Böyle büyük bir karar vermeden önce hayalini kurduğunuz hayatı ucundan kıyısından deneyimlemekte fayda var. Bu deneyim basit bir hafta sonu kaçamağı gibi düşünülebilir. Kendinizle veya en yakınlarınızla baş başa kaldığınızda nasıl hissettiğinizi sorgulayabileceğiniz, bulunduğunuz şehre yakın olan bir ekoköyde küçük bir tatil kararınızı etkileyebilir. Bunu belli periyotlarla tekrarlarsanız çok daha sağlıklı verilmiş bir kararın temellerini atmış olursunuz.
Gözlemleyin ve üretimin bir parçası olun.
Ekoköyde yaşamın parçası olduğunuz tüketim çılgınlığından çok uzakta olduğunu tekrar hatırlatmak isteriz. Bu deneyim esnasında çevrenizdeki insanları ve doğayı olabildiğince gözlemleyin. Bir inekten süt sağıp bir sütten nasıl peynir yapabileceğinizi, bir yoğurdu nasıl mayalayabileceğinizi öğrenin. Yağmurlu bir günden sonra ormanda mantar toplamayı deneyin.

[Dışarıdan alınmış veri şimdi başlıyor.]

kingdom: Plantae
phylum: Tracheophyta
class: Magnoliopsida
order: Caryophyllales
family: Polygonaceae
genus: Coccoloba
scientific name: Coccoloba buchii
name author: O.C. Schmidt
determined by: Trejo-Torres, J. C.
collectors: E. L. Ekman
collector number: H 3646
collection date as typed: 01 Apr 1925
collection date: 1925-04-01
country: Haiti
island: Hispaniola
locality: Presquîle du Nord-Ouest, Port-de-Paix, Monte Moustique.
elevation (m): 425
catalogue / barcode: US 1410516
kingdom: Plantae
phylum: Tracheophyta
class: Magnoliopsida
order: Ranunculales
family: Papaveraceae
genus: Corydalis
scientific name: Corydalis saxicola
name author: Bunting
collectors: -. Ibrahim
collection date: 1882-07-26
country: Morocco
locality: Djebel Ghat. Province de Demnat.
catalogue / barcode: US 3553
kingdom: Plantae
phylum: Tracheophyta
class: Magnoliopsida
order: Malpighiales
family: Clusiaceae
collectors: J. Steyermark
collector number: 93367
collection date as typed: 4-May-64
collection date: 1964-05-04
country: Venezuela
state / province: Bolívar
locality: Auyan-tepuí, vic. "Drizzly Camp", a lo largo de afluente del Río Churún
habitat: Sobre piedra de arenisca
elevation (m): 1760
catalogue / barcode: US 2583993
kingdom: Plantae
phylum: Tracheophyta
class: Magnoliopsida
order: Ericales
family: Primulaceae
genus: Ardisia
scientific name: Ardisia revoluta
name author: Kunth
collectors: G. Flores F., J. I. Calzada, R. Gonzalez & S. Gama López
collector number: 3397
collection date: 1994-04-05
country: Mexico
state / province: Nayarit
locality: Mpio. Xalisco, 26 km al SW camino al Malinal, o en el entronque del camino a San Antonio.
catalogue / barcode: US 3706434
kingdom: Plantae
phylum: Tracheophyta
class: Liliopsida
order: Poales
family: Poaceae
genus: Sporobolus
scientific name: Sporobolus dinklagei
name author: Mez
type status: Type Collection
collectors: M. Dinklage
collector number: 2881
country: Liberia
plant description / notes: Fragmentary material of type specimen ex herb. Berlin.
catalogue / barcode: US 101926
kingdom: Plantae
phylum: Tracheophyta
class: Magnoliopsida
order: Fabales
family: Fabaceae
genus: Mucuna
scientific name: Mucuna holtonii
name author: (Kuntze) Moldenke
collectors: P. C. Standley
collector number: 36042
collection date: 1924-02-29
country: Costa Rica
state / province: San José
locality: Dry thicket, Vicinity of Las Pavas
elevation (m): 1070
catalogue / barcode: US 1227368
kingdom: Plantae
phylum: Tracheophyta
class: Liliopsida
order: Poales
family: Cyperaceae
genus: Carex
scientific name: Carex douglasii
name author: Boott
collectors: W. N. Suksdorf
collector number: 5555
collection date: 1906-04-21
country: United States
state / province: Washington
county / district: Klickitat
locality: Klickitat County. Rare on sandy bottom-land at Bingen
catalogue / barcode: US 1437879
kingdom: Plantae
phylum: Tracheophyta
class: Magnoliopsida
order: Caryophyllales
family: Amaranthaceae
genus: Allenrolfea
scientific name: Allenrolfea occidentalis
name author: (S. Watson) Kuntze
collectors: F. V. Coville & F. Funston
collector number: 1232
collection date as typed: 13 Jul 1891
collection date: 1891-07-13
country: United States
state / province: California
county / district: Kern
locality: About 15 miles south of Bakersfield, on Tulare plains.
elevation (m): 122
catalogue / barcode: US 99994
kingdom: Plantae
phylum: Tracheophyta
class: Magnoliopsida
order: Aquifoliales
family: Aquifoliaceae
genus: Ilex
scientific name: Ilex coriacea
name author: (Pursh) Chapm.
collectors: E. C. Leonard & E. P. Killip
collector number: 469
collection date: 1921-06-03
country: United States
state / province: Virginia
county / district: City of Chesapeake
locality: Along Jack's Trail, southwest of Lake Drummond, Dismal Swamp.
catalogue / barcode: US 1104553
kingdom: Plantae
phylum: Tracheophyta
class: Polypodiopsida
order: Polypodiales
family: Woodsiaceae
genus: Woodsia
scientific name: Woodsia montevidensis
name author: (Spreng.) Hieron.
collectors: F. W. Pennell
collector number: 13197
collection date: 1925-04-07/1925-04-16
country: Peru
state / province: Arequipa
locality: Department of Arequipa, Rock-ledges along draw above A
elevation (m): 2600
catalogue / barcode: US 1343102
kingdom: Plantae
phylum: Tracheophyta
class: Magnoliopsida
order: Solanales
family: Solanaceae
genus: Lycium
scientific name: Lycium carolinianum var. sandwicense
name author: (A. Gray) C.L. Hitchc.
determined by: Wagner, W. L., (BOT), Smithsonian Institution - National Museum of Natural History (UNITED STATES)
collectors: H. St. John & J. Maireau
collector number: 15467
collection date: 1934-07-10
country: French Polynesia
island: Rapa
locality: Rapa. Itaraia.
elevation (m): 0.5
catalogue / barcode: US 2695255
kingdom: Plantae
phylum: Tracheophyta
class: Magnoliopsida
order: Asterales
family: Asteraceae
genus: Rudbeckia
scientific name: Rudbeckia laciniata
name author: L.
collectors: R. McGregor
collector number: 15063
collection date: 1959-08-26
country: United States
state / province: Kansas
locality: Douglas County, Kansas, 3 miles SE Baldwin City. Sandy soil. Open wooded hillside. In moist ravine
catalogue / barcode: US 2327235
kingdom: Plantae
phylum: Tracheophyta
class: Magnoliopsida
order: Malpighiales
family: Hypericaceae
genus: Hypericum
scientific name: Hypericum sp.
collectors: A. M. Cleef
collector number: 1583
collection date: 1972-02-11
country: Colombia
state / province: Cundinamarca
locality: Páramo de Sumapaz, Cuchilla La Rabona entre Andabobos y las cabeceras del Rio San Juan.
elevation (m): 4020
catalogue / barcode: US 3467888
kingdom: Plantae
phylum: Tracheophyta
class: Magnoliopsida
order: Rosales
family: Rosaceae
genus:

Kendi yemeğinizi kendiniz pişirin, kendi ekmeğinizi kendiniz fırına verin. Odun kesin, ateş yakın, hayvanlarla iletişim kurun. Bir işin ucundan tutun ve tüm bunları sürekli bir döngüde yapıp yapamayacağınızı iyice düşünüp tartın. Doğanın cömert olduğu kadar talepkar da olabileceğini unutmayın.
Doğal yaşamı kendi içinizde bir yolculuk olarak düşünün ve geri dönmeyi düşünmeyin.
Geri dönmeyi düşünmeyin derken elbette mental bir eylemden bahsediyoruz. Mevcut hayatınızda sizi boğan her şeyden kaçıp yaşayacak olduğunuz bu deneyim, aslında kendi içinizde bir çözümlemeye dönüşebilir. Bir ekoköy deneyimi, sizi kendinize daha çok yaklaştırabilir ve kendinizi tanıma fırsatı olarak görebilirsiniz. Tam da bu noktada iç hesaplaşmalarınızla yüzleşmeniz; korkularınızı, tutkularınızı, kaygılarınızı tanımanız büyük bir kazanıma dönüşecektir. Doğaya ve insana olan yaklaşımınıza da bambaşka bir boyut katabilecek doğal yaşam deneyimi yeryüzü aşkın yüzü oluncaya dek tek kurtuluşumuz olabilir.